China’s Sputtering Growth Engines Raise Urgency for Stimulus
- Economists say government must do more to hit growth target
- Manufacturing PMI posts 4th straight month in contraction zone
China’s remaining growth engines are showing signs of spluttering while the property market continues to drag on the economy, highlighting the urgency of government intervention to keep an increasingly unlikely growth target in sight.
Factory activity contracted for a fourth straight month in August, with sub indexes showing deepening deflationary pressures. The latest sales figures showed a worsening residential slump, after China Vanke Co. — one of the nation’s biggest developers — underlined the industry’s woes late Friday by reporting a half-year loss for the first time in more than two decades.
Beijing has struggled to contain the property downturn and now faces the prospect of increasing protectionism and a shaky global outlook weighing on exports. Several rounds of measures aimed at reviving domestic demand have done little to reverse the retreat, endangering the government’s growth target and spurring economists to call for additional stimulus.
“We believe more fiscal easing is necessary to help secure the ‘around 5%’ full-year growth target,” Goldman Sachs Group Inc. economists including Yuting Yang and Andrew Tilton wrote in a note.
Year-to-date data show rising risks that revenues from tax and land sales will fall short of the budget projection this year, they wrote. That will weigh on government spending if there’s no upward revision to the official deficit target and no extra-budget quotas for government bond issuance.
What Bloomberg Economics Says...
“The economy will need more policy support to pull out of its extended period of weakness...Government spending will have to remain the key lever to lift aggregate demand when private demand is not forthcoming — and the pace needs to accelerate.”
— Chang Shu and Eric Zhu.
Economists at banks including UBS Group AG and JPMorgan Chase & Co. expect China will fall short of delivering on its growth target.
Adding to the gloom, the official manufacturing purchasing managers’ index declined to 49.1 from 49.4 in July, the National Bureau of Statistics said. The reading has been below the 50-mark separating growth from contraction for all but three months since April 2023.
Both the input-cost and output prices sub indexes declined in August.

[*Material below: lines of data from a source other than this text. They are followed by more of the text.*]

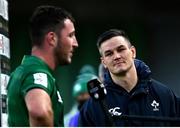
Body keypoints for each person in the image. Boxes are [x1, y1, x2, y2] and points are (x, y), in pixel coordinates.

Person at [79, 29, 180, 126]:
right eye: (109, 54)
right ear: (104, 62)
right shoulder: (92, 108)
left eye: (121, 49)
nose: (117, 56)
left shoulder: (164, 95)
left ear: (133, 52)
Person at [7, 5, 78, 126]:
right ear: (52, 39)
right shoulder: (35, 71)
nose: (75, 43)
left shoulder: (26, 70)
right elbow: (40, 113)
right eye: (71, 35)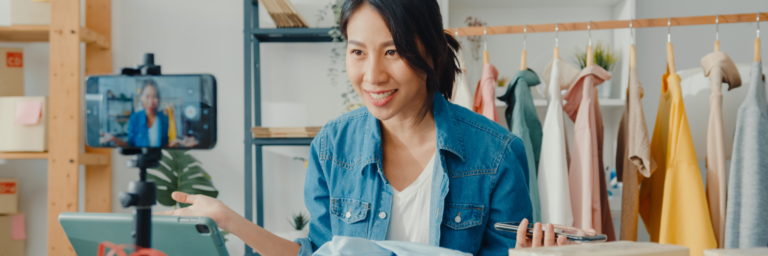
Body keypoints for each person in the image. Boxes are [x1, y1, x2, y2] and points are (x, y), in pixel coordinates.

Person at [158, 0, 571, 255]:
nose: (372, 75)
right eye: (358, 52)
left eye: (392, 51)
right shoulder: (331, 147)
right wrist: (227, 219)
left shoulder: (496, 153)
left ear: (427, 49)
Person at [101, 79, 198, 148]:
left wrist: (176, 142)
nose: (151, 101)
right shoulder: (135, 118)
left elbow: (164, 145)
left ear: (158, 99)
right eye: (147, 96)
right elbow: (131, 145)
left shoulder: (164, 118)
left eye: (154, 96)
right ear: (141, 98)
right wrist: (114, 139)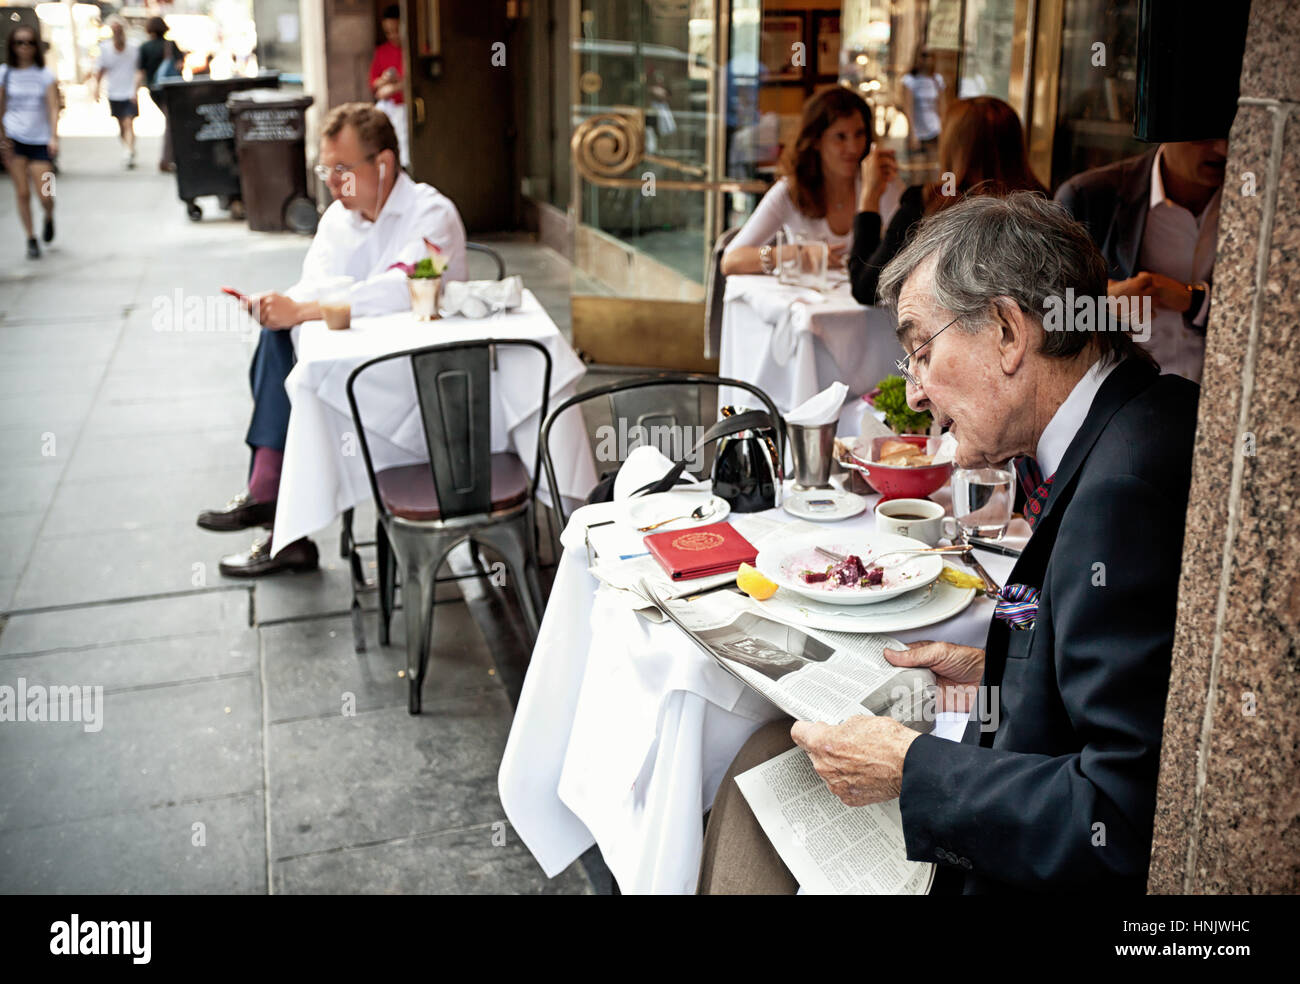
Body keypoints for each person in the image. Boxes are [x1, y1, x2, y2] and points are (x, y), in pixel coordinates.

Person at [698, 193, 1199, 894]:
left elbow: (1121, 817)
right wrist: (993, 662)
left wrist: (911, 771)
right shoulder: (1137, 415)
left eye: (921, 351)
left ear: (1006, 330)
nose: (918, 390)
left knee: (759, 781)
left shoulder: (1122, 490)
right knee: (765, 758)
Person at [196, 103, 468, 577]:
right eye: (326, 168)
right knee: (278, 341)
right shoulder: (338, 219)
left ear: (383, 164)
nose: (330, 181)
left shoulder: (432, 213)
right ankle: (278, 512)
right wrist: (281, 305)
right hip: (352, 370)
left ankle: (275, 507)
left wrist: (307, 309)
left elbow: (407, 285)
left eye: (341, 169)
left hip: (417, 379)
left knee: (292, 359)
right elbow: (316, 284)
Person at [1054, 139, 1227, 383]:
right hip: (1119, 402)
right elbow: (1044, 316)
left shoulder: (1254, 201)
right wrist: (1101, 306)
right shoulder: (1088, 197)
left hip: (1219, 398)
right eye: (1204, 137)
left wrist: (1193, 301)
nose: (1223, 149)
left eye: (1231, 135)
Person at [850, 96, 1047, 305]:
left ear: (951, 146)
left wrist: (869, 196)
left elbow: (866, 287)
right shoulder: (1044, 206)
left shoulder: (930, 205)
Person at [721, 87, 872, 277]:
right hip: (808, 303)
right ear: (816, 141)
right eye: (840, 137)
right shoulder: (791, 191)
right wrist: (797, 253)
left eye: (860, 134)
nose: (853, 147)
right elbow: (731, 261)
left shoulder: (881, 184)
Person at [0, 25, 59, 259]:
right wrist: (2, 138)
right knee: (22, 193)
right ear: (12, 46)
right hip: (15, 140)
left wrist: (54, 136)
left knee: (46, 193)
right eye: (19, 43)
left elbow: (53, 107)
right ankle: (31, 237)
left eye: (29, 42)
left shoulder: (45, 74)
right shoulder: (5, 73)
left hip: (41, 141)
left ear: (36, 46)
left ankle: (49, 215)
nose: (24, 47)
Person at [93, 18, 140, 169]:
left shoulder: (133, 47)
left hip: (129, 91)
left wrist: (136, 89)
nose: (117, 33)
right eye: (114, 30)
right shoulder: (105, 48)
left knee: (129, 123)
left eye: (119, 30)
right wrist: (96, 89)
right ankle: (128, 148)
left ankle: (129, 151)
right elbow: (100, 71)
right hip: (113, 92)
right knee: (121, 124)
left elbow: (139, 70)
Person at [136, 16, 180, 171]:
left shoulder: (145, 47)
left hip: (154, 89)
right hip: (171, 88)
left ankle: (169, 158)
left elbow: (140, 72)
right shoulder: (170, 45)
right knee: (171, 122)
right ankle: (166, 159)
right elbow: (180, 65)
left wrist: (134, 92)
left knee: (170, 121)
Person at [369, 6, 410, 170]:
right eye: (388, 32)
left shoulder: (409, 50)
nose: (393, 35)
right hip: (389, 107)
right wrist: (385, 80)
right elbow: (374, 83)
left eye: (396, 30)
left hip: (406, 106)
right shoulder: (382, 51)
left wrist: (395, 87)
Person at [900, 47, 945, 162]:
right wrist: (912, 133)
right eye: (924, 56)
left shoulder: (937, 79)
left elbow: (941, 106)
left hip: (935, 128)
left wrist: (945, 128)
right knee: (917, 172)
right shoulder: (910, 80)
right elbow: (908, 107)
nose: (927, 60)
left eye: (930, 56)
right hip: (917, 130)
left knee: (933, 168)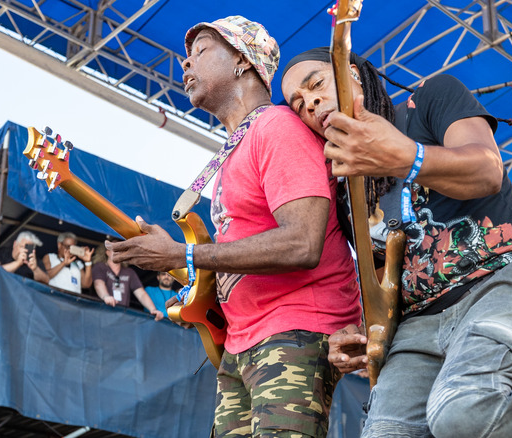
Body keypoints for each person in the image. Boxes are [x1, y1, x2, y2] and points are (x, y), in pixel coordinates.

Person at [281, 48, 512, 437]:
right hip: (419, 325)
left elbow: (486, 171)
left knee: (465, 408)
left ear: (351, 73)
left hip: (504, 279)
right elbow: (384, 285)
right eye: (299, 103)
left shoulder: (429, 97)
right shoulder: (347, 192)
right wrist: (363, 333)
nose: (311, 103)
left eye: (316, 84)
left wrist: (404, 157)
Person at [106, 16, 360, 438]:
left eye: (201, 52)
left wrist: (183, 254)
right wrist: (177, 259)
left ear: (243, 61)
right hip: (241, 342)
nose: (185, 65)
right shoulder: (235, 147)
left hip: (294, 327)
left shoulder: (277, 128)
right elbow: (236, 257)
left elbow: (302, 242)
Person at [91, 242, 164, 321]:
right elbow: (98, 284)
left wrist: (153, 309)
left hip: (122, 317)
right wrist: (105, 296)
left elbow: (141, 293)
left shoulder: (129, 272)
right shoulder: (100, 266)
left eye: (122, 251)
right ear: (107, 252)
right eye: (116, 250)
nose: (119, 253)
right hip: (103, 313)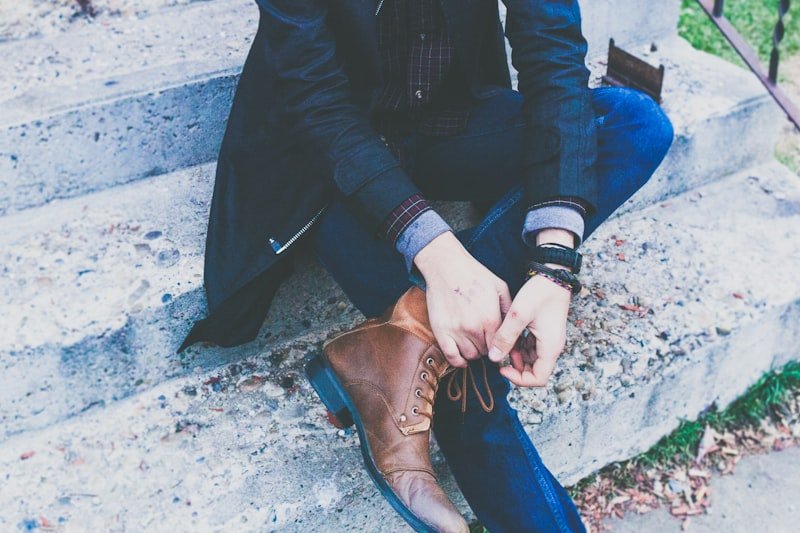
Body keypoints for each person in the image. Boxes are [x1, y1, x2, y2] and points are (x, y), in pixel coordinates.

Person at [179, 1, 674, 531]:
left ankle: (406, 339)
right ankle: (422, 347)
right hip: (324, 163)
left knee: (635, 123)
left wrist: (555, 263)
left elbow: (552, 51)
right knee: (468, 372)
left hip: (442, 120)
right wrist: (439, 258)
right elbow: (313, 97)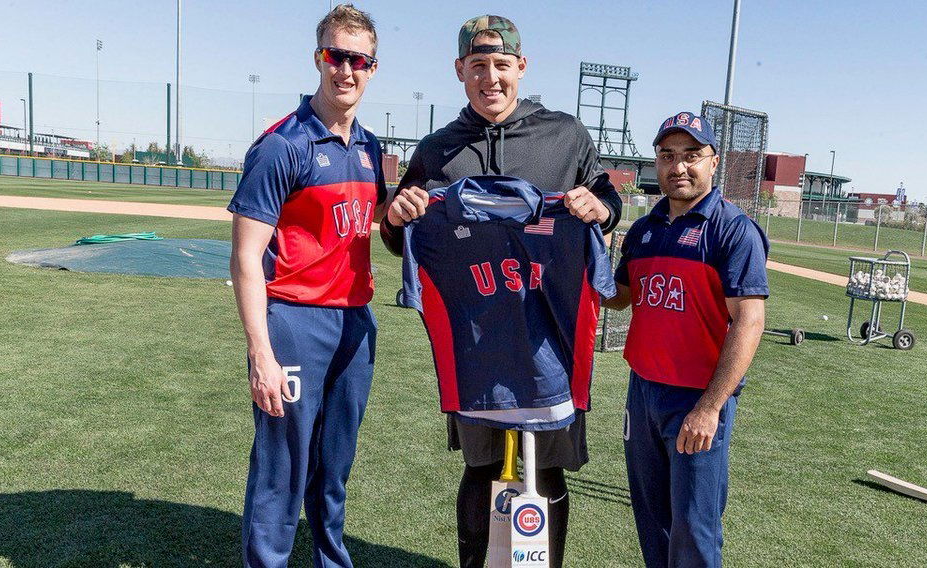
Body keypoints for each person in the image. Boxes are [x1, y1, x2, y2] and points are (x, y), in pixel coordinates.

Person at [378, 14, 623, 568]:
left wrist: (601, 209)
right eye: (479, 66)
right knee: (481, 466)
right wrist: (397, 219)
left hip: (549, 339)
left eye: (502, 65)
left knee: (549, 467)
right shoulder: (439, 149)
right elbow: (403, 238)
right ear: (460, 71)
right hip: (478, 340)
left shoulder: (565, 136)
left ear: (522, 68)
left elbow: (608, 198)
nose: (491, 78)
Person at [227, 5, 385, 567]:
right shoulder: (281, 146)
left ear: (372, 67)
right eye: (335, 56)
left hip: (355, 324)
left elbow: (380, 227)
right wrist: (260, 352)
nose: (346, 70)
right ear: (319, 58)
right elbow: (246, 257)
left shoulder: (370, 148)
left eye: (358, 60)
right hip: (294, 323)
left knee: (334, 467)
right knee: (282, 469)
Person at [605, 112, 769, 567]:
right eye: (667, 156)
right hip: (643, 393)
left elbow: (749, 322)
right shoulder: (644, 229)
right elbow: (618, 298)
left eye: (692, 155)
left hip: (696, 399)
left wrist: (710, 407)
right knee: (652, 521)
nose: (679, 167)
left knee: (694, 530)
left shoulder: (732, 229)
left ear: (713, 162)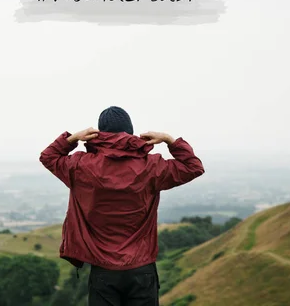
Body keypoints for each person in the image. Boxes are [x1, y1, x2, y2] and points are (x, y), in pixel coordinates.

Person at [39, 106, 205, 306]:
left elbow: (48, 157)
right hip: (142, 269)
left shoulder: (80, 166)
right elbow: (193, 167)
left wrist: (72, 138)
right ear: (130, 131)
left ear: (98, 134)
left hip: (103, 270)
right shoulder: (151, 166)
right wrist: (169, 140)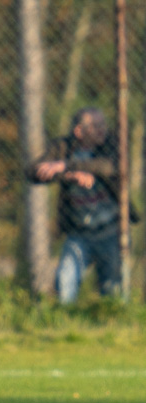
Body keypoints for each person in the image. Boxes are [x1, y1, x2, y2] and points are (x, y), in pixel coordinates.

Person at [27, 107, 133, 302]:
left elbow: (108, 167)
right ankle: (66, 324)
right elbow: (33, 172)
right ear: (79, 131)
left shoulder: (110, 146)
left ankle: (114, 320)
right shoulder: (62, 147)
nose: (102, 130)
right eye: (95, 126)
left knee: (113, 287)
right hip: (79, 234)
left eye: (103, 124)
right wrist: (70, 175)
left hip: (111, 230)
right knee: (65, 279)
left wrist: (68, 165)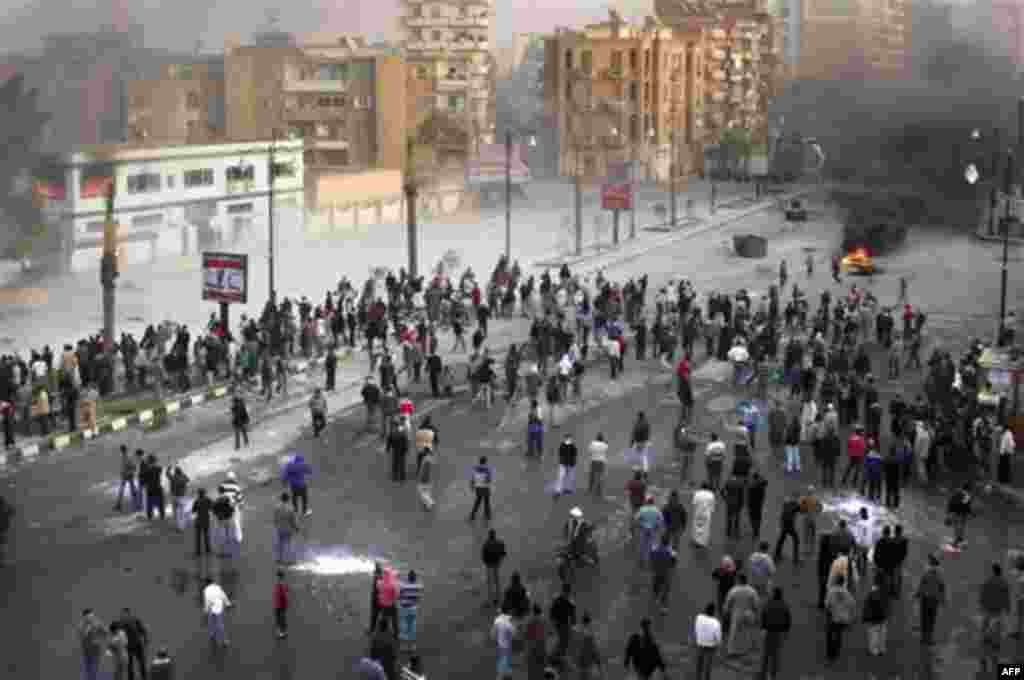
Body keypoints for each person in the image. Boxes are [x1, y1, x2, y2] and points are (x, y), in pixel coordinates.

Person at [724, 573, 761, 656]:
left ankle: (732, 650)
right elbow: (756, 604)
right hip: (748, 613)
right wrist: (757, 615)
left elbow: (728, 602)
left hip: (737, 613)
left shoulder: (734, 590)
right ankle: (745, 649)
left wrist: (726, 612)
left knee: (734, 632)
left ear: (739, 580)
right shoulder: (752, 590)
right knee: (746, 632)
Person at [759, 587, 792, 680]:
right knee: (776, 654)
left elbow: (763, 615)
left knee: (766, 654)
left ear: (774, 594)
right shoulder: (784, 605)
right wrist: (786, 631)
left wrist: (762, 627)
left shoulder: (768, 604)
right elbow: (788, 619)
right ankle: (773, 675)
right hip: (779, 632)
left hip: (768, 631)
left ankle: (763, 673)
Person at [915, 554, 947, 645]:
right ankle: (928, 638)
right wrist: (943, 600)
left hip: (925, 599)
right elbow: (942, 589)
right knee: (931, 620)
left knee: (924, 619)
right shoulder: (939, 575)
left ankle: (924, 638)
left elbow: (921, 585)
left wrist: (917, 595)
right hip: (933, 600)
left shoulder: (927, 574)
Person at [824, 575, 856, 663]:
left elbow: (827, 605)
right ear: (843, 582)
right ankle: (837, 650)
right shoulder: (846, 592)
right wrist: (851, 617)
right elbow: (852, 604)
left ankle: (830, 653)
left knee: (830, 635)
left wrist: (828, 613)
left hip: (833, 617)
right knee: (838, 634)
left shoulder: (831, 591)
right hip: (843, 618)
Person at [863, 574, 890, 656]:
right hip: (883, 616)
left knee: (873, 633)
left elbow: (867, 605)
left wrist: (865, 616)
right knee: (882, 633)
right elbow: (887, 604)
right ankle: (882, 649)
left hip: (873, 617)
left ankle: (873, 650)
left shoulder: (872, 592)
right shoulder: (885, 591)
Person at [694, 603, 722, 680]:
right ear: (714, 612)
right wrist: (718, 645)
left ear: (705, 610)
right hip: (710, 646)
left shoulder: (699, 617)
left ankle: (698, 677)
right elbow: (718, 637)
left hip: (700, 643)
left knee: (699, 663)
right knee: (707, 665)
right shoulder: (716, 622)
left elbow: (696, 630)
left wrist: (698, 638)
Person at [650, 534, 678, 613]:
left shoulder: (655, 548)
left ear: (661, 541)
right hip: (666, 572)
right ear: (668, 542)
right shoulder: (671, 552)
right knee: (666, 589)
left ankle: (655, 597)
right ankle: (663, 606)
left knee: (656, 584)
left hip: (656, 570)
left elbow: (651, 557)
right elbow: (673, 563)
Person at [549, 583, 577, 660]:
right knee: (563, 642)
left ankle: (556, 657)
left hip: (559, 624)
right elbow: (573, 618)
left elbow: (551, 613)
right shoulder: (570, 602)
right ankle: (557, 657)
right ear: (569, 592)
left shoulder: (557, 599)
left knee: (561, 642)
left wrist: (552, 622)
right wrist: (573, 626)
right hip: (563, 625)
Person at [634, 496, 665, 566]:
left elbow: (636, 519)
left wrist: (640, 525)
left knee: (642, 544)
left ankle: (642, 559)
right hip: (652, 529)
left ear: (646, 501)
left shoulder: (642, 509)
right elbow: (661, 519)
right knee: (652, 544)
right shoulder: (656, 510)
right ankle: (651, 559)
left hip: (644, 529)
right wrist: (657, 526)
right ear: (653, 502)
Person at [203, 577, 232, 647]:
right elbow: (223, 595)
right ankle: (224, 640)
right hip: (219, 607)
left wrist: (206, 610)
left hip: (212, 608)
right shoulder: (217, 587)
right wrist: (228, 603)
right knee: (220, 624)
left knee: (212, 622)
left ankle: (213, 635)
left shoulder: (206, 590)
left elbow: (207, 601)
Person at [481, 528, 507, 607]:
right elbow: (504, 553)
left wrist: (486, 562)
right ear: (494, 535)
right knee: (497, 581)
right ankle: (499, 598)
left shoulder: (486, 544)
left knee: (490, 582)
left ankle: (490, 600)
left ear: (489, 536)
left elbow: (483, 555)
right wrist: (500, 560)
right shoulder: (499, 543)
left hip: (489, 564)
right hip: (497, 563)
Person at [574, 612, 603, 680]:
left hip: (578, 664)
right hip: (586, 664)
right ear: (589, 621)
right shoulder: (590, 634)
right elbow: (594, 651)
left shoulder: (576, 631)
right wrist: (599, 665)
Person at [398, 570, 423, 650]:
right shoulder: (419, 586)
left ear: (408, 578)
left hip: (404, 608)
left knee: (403, 627)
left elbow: (399, 595)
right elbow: (419, 598)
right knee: (412, 627)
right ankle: (412, 646)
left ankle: (403, 646)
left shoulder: (403, 586)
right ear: (415, 578)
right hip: (413, 608)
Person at [493, 606, 517, 680]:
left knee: (501, 663)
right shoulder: (508, 622)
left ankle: (502, 676)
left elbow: (493, 634)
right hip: (507, 646)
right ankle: (505, 676)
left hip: (499, 646)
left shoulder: (497, 620)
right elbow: (514, 633)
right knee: (505, 664)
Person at [692, 483, 717, 548]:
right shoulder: (711, 495)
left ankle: (697, 541)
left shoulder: (697, 493)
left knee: (697, 527)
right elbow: (712, 507)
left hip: (698, 512)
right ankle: (703, 542)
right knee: (705, 528)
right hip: (706, 513)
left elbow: (694, 503)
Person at [469, 456, 494, 522]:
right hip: (485, 488)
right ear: (485, 462)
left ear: (480, 461)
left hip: (478, 488)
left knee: (477, 501)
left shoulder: (475, 468)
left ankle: (472, 515)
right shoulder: (487, 469)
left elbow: (472, 479)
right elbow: (488, 480)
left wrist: (472, 486)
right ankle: (487, 515)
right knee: (486, 502)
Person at [191, 487, 213, 558]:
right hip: (206, 519)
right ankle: (208, 550)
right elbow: (212, 507)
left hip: (198, 520)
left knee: (198, 537)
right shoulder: (208, 500)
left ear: (198, 494)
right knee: (206, 535)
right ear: (204, 493)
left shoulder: (196, 501)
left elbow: (193, 511)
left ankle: (198, 551)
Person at [418, 446, 436, 511]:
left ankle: (430, 502)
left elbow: (425, 471)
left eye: (423, 450)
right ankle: (428, 505)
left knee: (421, 491)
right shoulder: (431, 458)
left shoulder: (427, 460)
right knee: (427, 492)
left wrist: (421, 477)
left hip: (425, 479)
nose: (422, 451)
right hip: (430, 479)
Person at [273, 569, 289, 639]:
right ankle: (281, 631)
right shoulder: (279, 585)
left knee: (280, 619)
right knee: (279, 618)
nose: (277, 578)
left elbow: (284, 595)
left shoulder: (281, 585)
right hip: (278, 604)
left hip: (280, 605)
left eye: (278, 577)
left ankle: (282, 632)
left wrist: (285, 604)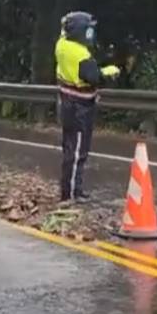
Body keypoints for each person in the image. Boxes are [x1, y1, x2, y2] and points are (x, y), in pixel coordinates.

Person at [54, 11, 121, 202]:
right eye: (88, 30)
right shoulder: (80, 54)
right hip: (80, 108)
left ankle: (71, 189)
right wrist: (109, 72)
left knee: (70, 149)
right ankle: (71, 194)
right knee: (77, 152)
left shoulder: (61, 44)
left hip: (67, 102)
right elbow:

In statement accompanying the PMI data, NBS analyst Zhao Qinghe attributed the latest contraction to high temperatures, heavy rainfall and a seasonal slackening of production in some industries. The non-manufacturing measure of activity in construction and services rose to 50.3, boosted by consumption during the summer holiday season, the statistics office said.
As trade tensions with the US and Europe increase, headwinds for the manufacturing sector are growing. For the mid-term outlook, much will depend on the outcome of the US election: Former President Donald Trump has argued for 60% tariffs on Chinese imports, while Vice President Kamala Harris’s China policies are expected to be more in line with President Joe Biden’s approach.
Read More: Harris Isn’t Looking to Pick New Fights With China, Unlike Trump
On the property front, the latest data was also discouraging.
The value of new-home sales from the 100 biggest real estate companies fell 26.8% from a year earlier to 251 billion yuan ($35.4 billion), faster than the 19.7% decline in July, according to preliminary data from China Real Estate Information Corp.
At least 10 city governments have loosened or scrapped their new-home price guidance to let market demand play a bigger role, a move that is expected to drive more real estate companies to cut prices.
China is considering allowing homeowners to refinance as much as $5.4 trillion of mortgages to lower borrowing costs for millions of families and boost consumption, Bloomberg News reported Friday. While lower mortgage rates would hurt profitability at state-run banks, analysts say it might help the real estate sector.
“In essence, it’s a transfer of wealth from banks to households, so positive for consumption,” said Larry Hu, head of China economics at Macquarie Group Ltd. “But the size is too small to be a game changer, given the current consumption landscape in China, which is pretty dire.”
The growth headwinds have yet to result in a more forceful government response, with less than half of budgeted expenditure completed in the first seven months of 2024. On Friday, Finance Minister Lan Fo’an said the economy is still growing at a clip of 5%, describing its performance in the first half as “generally stable and progressing steadily.”
But economists are calling for more support, especially if external demand wanes.
“In the near term, we expect the PBOC to guide commercial banks to lower existing mortgage rates,” said Lu Ting, an economist at Nomura Holdings Inc. “For bolder stimulus measures, we think this is more likely to happen in the fourth quarter, when Beijing’s concerns over growth become more elevated.”